Já Rui Patrício e Catarina Morão, como acusação particular, frisaram à Justiça que a motivação e o teor racista das ofensas têm de ser levados em conta na punição imposta a Maria Adélia de Barros. Na audiência, Rui Patrício sugeriu que a pena de prisão fosse efetiva, isto é, que a mulher fosse de fato presa, ou que, em caso de suspensão, que isso ocorresse pelo tempo máximo previsto em lei e que fosse sujeito a algumas condições.
A acusação particular indicou as seguintes medidas como necessárias em caso de suspensão de pena:
- Que a ré pague uma idenização civil de 35 mil euros, que serão doados ao movimento SOS Racismo;
- Que a ré seja obrigada a fazer um curso de sensibilização e educação contra o racismo;
- Que a ré pague uma quantia adicional à indenização civil a mais uma associação contra o racismo;
- Que a ré faça trabalho voluntário na Comissão para a Igualdade.
Saudação a Salazar e ofensas a policiais
A BRASIL JÁ também revelou com exclusividade que no mesmo dia em que atacou as crianças brasileiras, Maria Adélia de Barros também evocou a figura do ditador António Salazar.
A referência ao tirano que comandou Portugal entre 1932 e 1968 — uma figura frequentemente evocada por extremistas de direita nostálgicos do regime — se deu na tarde daquele dia 30 de julho de 2022.
Além disso, a mulher também ofendeu policiais chamados para atender a ocorrência.

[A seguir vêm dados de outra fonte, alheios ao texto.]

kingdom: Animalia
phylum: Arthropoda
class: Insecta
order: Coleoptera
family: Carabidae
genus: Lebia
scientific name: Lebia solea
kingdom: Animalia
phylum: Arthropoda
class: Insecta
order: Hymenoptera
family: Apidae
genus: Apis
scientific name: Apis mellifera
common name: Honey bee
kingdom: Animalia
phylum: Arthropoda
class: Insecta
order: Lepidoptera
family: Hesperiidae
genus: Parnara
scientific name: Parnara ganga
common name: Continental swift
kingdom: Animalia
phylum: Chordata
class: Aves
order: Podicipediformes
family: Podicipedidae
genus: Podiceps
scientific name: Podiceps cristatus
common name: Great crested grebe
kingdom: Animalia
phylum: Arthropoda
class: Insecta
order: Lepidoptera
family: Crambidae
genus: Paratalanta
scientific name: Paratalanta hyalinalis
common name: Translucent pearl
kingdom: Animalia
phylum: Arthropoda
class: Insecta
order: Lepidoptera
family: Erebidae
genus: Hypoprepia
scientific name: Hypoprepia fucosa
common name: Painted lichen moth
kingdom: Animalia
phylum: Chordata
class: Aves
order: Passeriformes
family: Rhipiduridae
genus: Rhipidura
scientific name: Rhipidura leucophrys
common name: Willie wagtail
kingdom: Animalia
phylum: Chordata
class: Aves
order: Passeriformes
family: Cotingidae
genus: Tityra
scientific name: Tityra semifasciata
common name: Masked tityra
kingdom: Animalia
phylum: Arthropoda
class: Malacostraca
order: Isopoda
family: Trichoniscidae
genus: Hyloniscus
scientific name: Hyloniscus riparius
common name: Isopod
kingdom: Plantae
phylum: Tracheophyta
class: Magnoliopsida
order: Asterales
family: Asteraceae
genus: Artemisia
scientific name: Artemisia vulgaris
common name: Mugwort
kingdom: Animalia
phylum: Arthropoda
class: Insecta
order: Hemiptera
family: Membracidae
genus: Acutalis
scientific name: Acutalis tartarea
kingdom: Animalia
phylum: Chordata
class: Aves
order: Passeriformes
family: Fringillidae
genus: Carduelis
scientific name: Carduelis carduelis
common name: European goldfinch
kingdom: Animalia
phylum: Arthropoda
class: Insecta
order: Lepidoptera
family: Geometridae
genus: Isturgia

Conduzida a uma viatura, Maria Adélia cuspiu na direção dos agentes e disse: "Filhos da puta. Vocês não são polícias, não são nada".
Um dos policiais foi acusado pela mulher de usar de drogas. "Andas a cheirar branca [cocaína], filho da puta. És um filho da puta. São corruptos. Vou acabar com a vossa profissão", ameaçou a Maria Adélia.
Na audiência mais recente em que se apresentaram as alegações finais, esse trecho da denúncia foi citado pela procuradora Marta Morgado como crimes sérios cometidos contra agentes da Guarda Nacional Republicana.